┌─ Data extract

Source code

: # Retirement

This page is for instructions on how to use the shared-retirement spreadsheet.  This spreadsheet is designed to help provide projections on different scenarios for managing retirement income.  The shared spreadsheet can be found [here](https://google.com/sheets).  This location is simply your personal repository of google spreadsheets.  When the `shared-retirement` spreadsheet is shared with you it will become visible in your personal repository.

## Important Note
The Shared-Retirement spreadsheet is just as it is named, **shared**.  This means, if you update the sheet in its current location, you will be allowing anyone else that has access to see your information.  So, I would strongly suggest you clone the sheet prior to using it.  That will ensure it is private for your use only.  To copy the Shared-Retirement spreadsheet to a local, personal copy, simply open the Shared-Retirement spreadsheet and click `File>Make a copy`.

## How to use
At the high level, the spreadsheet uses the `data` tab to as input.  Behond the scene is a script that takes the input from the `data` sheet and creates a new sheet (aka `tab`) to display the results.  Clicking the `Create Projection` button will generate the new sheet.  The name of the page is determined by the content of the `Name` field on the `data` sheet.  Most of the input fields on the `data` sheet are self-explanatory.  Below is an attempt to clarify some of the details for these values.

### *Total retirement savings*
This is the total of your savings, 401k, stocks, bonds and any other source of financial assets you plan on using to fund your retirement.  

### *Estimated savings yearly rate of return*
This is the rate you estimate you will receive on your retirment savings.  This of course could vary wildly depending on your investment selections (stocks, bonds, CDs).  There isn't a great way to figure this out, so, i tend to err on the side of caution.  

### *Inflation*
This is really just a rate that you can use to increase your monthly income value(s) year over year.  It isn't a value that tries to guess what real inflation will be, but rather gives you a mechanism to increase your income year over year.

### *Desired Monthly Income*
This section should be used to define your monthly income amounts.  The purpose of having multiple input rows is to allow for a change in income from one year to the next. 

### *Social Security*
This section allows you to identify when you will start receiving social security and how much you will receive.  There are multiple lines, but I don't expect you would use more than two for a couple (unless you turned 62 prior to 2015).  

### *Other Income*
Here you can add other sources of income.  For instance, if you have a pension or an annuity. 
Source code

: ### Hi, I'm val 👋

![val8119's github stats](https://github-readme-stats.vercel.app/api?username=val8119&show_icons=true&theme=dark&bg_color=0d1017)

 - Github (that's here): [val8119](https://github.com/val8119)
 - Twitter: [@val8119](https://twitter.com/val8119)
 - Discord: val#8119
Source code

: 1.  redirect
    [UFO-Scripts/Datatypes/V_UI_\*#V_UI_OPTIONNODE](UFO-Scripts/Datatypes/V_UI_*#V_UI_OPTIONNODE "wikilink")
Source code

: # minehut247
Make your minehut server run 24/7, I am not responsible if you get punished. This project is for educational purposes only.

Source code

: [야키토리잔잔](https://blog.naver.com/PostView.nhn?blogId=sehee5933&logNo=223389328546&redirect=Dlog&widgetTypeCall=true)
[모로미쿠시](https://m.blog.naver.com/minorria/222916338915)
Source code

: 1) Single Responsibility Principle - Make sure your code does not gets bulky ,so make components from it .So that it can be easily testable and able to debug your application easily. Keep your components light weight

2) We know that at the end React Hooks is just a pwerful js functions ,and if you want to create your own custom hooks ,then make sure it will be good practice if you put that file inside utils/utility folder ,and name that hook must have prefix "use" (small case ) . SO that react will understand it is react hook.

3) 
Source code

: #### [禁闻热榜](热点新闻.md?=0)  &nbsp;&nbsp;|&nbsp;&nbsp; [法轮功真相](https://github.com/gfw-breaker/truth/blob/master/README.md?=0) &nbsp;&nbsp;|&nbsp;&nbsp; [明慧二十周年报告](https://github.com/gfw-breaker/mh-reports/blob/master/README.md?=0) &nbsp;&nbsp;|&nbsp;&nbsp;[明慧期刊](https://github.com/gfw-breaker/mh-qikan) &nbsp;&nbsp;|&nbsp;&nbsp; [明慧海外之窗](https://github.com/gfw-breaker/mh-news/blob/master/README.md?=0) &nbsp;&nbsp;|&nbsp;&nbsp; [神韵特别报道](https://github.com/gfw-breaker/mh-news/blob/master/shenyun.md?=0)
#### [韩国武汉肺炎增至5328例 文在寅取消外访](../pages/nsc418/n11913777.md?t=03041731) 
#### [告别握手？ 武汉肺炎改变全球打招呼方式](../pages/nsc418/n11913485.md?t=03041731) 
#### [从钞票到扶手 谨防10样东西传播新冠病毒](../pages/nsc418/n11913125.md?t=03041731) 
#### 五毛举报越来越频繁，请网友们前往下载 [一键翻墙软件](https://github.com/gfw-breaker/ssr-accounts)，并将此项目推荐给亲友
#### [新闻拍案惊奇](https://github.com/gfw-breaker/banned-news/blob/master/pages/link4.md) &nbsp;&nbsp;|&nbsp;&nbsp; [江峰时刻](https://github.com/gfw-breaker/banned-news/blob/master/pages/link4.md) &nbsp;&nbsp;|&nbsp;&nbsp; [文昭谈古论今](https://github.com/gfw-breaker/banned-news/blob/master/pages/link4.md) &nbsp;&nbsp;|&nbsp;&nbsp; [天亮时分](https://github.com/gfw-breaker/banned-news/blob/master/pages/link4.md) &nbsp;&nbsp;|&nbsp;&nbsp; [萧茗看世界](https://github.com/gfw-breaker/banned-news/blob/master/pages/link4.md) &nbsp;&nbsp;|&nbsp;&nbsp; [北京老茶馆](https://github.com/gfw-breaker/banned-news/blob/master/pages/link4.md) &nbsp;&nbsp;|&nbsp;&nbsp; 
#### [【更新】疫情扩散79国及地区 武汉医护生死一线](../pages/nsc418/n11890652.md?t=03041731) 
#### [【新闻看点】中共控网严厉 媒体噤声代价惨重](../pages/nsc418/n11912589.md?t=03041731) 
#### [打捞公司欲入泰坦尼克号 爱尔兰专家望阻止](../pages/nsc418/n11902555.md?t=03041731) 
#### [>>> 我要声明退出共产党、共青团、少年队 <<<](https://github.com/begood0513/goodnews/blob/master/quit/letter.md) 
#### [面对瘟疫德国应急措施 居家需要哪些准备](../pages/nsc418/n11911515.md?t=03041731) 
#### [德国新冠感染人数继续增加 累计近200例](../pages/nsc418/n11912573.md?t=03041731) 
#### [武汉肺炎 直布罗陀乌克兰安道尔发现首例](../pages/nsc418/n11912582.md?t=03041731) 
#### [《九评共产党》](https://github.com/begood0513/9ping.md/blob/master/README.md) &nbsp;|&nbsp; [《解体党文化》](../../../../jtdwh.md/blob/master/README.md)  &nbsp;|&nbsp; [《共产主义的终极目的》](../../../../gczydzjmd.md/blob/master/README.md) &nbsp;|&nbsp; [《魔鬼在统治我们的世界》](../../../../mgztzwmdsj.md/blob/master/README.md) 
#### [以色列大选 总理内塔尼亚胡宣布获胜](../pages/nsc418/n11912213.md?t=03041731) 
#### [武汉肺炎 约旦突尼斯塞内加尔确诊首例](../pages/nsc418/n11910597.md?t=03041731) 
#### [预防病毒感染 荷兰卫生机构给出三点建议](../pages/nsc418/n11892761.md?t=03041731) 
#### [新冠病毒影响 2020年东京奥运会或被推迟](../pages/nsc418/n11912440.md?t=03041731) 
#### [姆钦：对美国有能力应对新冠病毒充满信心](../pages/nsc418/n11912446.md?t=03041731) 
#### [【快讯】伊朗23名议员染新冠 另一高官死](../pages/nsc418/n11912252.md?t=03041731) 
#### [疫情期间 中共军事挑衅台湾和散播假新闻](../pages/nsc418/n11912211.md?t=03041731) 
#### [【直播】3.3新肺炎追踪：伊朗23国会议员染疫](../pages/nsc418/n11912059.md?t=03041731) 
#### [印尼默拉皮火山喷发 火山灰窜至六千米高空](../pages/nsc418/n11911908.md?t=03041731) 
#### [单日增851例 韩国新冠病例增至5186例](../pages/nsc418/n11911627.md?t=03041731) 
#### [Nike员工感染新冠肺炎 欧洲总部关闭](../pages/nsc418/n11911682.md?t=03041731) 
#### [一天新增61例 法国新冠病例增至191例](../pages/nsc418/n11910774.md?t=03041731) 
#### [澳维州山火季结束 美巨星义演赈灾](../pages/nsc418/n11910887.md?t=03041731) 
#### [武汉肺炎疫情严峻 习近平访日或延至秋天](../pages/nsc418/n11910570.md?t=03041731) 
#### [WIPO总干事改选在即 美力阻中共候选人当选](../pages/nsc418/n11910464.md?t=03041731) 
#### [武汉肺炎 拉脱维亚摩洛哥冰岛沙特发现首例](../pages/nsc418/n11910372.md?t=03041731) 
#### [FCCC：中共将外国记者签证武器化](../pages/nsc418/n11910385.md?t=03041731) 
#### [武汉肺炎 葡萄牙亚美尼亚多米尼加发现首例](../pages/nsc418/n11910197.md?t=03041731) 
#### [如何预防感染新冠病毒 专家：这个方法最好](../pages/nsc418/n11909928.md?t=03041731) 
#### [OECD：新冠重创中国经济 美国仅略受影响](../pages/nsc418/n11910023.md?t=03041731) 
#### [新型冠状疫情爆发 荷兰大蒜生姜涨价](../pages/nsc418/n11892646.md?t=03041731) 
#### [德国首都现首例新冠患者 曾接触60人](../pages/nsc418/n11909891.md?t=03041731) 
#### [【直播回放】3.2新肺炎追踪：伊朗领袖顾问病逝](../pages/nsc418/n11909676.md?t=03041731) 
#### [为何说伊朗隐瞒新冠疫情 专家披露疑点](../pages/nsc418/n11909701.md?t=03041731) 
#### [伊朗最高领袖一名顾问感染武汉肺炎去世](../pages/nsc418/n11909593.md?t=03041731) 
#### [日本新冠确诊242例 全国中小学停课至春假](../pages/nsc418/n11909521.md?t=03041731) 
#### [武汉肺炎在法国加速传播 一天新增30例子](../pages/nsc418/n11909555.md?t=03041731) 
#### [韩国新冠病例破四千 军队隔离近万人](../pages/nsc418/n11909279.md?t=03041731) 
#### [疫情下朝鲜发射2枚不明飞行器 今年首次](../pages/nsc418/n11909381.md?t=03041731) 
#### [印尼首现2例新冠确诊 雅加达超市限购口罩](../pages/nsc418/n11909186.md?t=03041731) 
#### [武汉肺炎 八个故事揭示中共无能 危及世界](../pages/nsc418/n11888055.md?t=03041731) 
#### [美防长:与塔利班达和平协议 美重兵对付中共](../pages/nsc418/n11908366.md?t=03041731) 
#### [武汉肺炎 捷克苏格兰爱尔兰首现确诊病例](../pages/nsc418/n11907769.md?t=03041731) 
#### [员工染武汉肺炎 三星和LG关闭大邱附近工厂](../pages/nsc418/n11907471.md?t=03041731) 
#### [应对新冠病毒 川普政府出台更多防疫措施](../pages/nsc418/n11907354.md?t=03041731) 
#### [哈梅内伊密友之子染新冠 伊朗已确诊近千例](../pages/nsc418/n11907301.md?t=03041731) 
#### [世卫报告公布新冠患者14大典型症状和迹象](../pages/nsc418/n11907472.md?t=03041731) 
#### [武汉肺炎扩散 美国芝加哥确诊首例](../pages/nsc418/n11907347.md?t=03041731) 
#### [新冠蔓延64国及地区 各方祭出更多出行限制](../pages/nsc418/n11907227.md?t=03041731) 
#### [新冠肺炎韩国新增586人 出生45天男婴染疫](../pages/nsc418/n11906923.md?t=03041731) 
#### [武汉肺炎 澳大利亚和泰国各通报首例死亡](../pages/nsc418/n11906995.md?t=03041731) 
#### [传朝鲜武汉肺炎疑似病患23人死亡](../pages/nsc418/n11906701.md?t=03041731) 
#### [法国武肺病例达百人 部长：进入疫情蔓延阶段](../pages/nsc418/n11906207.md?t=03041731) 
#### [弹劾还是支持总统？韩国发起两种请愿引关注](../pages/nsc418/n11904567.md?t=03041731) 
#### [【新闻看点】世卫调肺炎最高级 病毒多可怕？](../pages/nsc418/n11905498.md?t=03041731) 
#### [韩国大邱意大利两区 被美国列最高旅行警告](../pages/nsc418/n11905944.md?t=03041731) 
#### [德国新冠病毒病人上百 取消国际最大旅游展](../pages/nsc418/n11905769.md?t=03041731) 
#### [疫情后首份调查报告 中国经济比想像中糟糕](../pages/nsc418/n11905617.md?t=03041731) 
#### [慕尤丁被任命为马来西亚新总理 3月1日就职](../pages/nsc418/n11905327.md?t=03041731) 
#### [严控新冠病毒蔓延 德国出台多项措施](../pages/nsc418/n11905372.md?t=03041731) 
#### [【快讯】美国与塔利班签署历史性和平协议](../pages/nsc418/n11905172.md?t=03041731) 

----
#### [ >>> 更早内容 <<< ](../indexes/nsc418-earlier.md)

└─

- _What is needed_
Show the lines of the records above that mention "true".

- _Solved exercise_
![val8119's github stats](https://github-readme-stats.vercel.app/api?username=val8119&show_icons=true&theme=dark&bg_color=0d1017)
: [야키토리잔잔](https://blog.naver.com/PostView.nhn?blogId=sehee5933&logNo=223389328546&redirect=Dlog&widgetTypeCall=true)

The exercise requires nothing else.